Step Three: Evaluating The Complaint
At ACS field offices, caseworkers are assigned to make family visits, which include detailed interviews with all family members who are present during the visit, and a safety assessment of the home, including equipment (bars on apartment windows, for example) and whether ample food is in the refrigerator. A caseworker may also call the child's school, the person who filed the complaint, and the child's pediatrician for more information.

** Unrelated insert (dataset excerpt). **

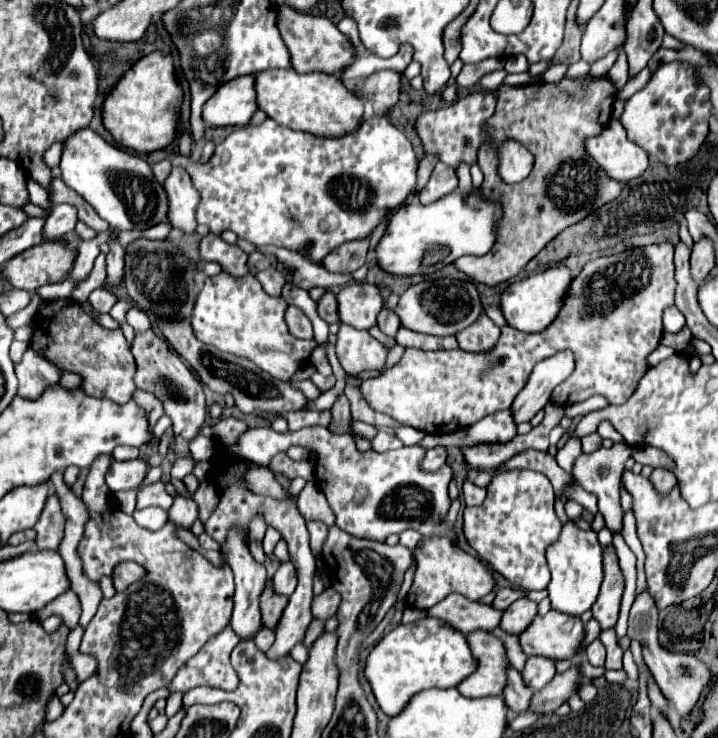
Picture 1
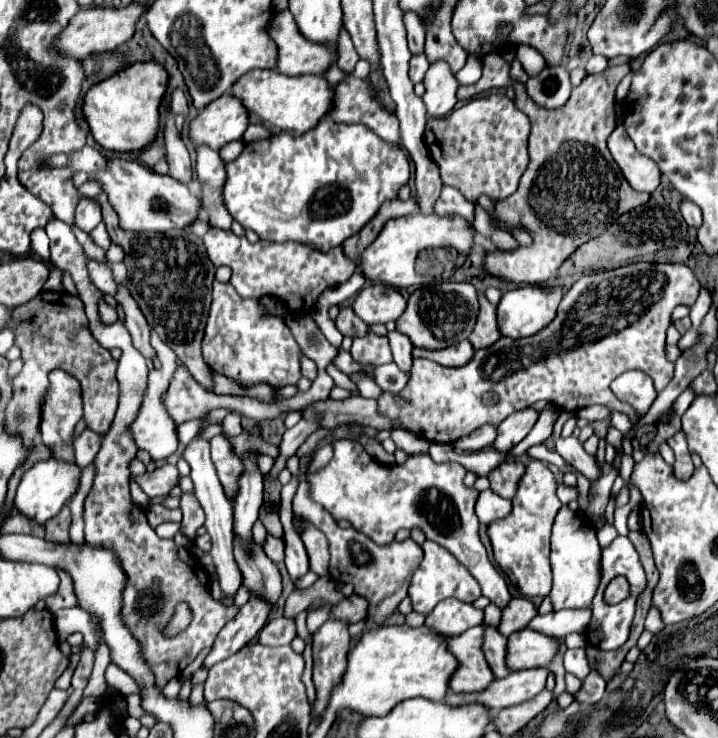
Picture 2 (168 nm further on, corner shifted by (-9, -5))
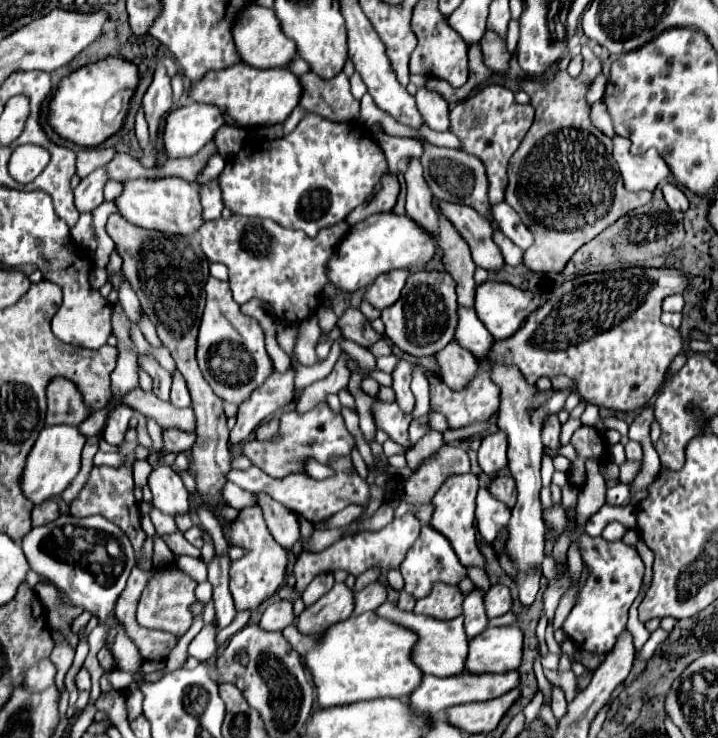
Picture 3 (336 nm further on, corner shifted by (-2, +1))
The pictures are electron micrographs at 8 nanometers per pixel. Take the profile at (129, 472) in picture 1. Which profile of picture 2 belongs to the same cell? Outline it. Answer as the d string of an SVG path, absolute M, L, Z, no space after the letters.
M163 465L151 473L143 473L143 475L133 477L133 481L149 497L161 497L161 495L167 495L171 491L171 487L179 481L179 471L175 465Z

ACS has 60 days to evaluate the individual complaint. Once a child-protective investigation has begun, and the initial calls and home visit made, ACS workers are obliged to visit the child and family in person twice a month for the 60-day term of evaluation. One visit must be in the family home; the other can be at school or in the community. ACS investigated nearly 60,000 cases in 2010, a decline since 2006, when 63,500 cases were investigated.
The human factor:
How aggressively and energetically a caseworker investigates the complaint is again, at the discretion of the caseworker and supervisors. Regular phone contacts, for example, are possible but not mandated: There's no requirement that a caseworker speak with a family member or the child in the weeks between physical visits. Calls to other adults who know the child are also optional. The only requirement is that two visits be made in each month for the 60 days of the investigation; all else is discretionary. These days, ACS caseworkers typically handle about 12 child-abuse cases at a time – fewer than the average of 15 cases posted for 2007.